Approfondiamo i fatti di oggi per comprendere meglio quelli che accadranno in futuro, perchè ciò che accadrà non nascerà all’improvviso

Mentre si trovava in volo verso Algeri per l’inizio del suo viaggio apostolico in Africa, Papa Leone XIV ha risposto alle critiche e rivolgendosi ai giornalisti a bordo dell’aereo papale, il Pontefice ha subito sottolineato il significato del suo viaggio, collegandolo alla figura di Sant’Agostino e al dialogo tra religioni: “Come sapete sono molto contento di visitare di nuovo la terra di Sant’Agostino, Sant’Agostino che offre un ponte molto importante nel dialogo interreligioso, è molto amato nella sua terra, come vedremo.

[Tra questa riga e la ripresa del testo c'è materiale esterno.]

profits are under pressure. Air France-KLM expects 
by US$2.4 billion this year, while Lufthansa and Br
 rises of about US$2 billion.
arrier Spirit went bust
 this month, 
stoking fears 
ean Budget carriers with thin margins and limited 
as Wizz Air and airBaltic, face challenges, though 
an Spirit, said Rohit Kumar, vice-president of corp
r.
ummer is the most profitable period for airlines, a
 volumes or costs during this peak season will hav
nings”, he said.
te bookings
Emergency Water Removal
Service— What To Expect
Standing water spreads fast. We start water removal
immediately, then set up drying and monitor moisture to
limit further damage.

E allora l’opportunità di visitare i luoghi della vita di Sant’Agostino, dove lui era vescovo”.

Papa Leone ha continuato: “Oggi è veramente una benedizione per me personalmente, ma credo anche per la Chiesa e per il mondo, perché dobbiamo cercare sempre ponti per costruire la pace e la riconciliazione”. E ancora: “Questo viaggio rappresenta davvero una opportunità preziosissima per continuare con la stessa voce, con lo stesso messaggio, perché vogliamo promuovere la pace, la riconciliazione e il rispetto, la considerazione per tutti i popoli”.

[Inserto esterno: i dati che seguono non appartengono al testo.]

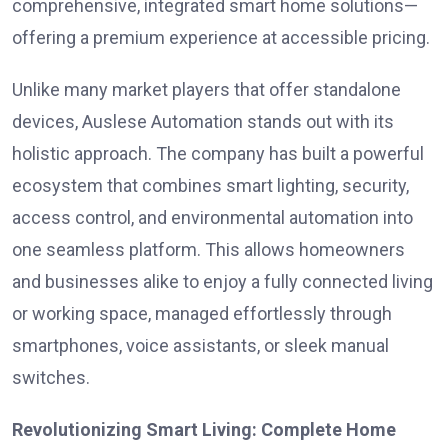
comprehensive, integrated smart home solutions—
offering a premium experience at accessible pricing.
Unlike many market players that offer standalone
devices, Auslese Automation stands out with its
holistic approach. The company has built a powerful
ecosystem that combines smart lighting, security,
access control, and environmental automation into
one seamless platform. This allows homeowners
and businesses alike to enjoy a fully connected living
or working space, managed effortlessly through
smartphones, voice assistants, or sleek manual
switches.
Revolutionizing Smart Living: Complete Home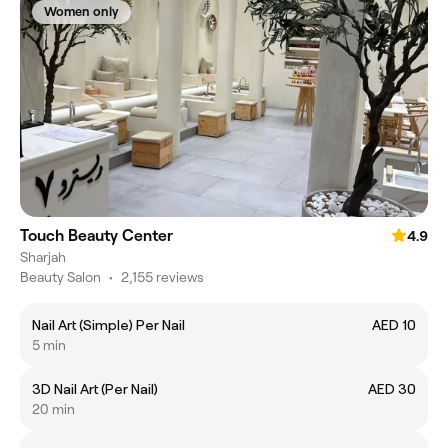
Women only
Touch Beauty Center
4.9
Sharjah
Beauty Salon
•
2,155 reviews
Nail Art (Simple) Per Nail
AED 10
5 min
3D Nail Art (Per Nail)
AED 30
20 min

Inevitabile il riferimento anche alle parole di Trump, per il quale il Papa ha scelto un tono fermo, ma non polemico: “Penso che le persone che leggono potranno trarre le proprie conclusioni: io non sono un politico, non ho intenzione di entrare in un dibattito con lui”.

Il Papà poi ha aggiunto: “Piuttosto cerchiamo sempre la pace e smettiamola con le guerre. Non ho paura della amministrazione Trump. Io parlo del Vangelo”.

Il Pontefice ha criticato l’uso improprio del linguaggio religioso in ambito politico: “Non penso che il messaggio del Vangelo debba essere abusato nel modo in cui alcune persone stanno facendo” – e ha concluso – “Io continuerò a parlare ad alta voce contro la guerra, a cercare di promuovere la pace, il dialogo multilaterale tra gli stati per cercare la giusta soluzione ai problemi”.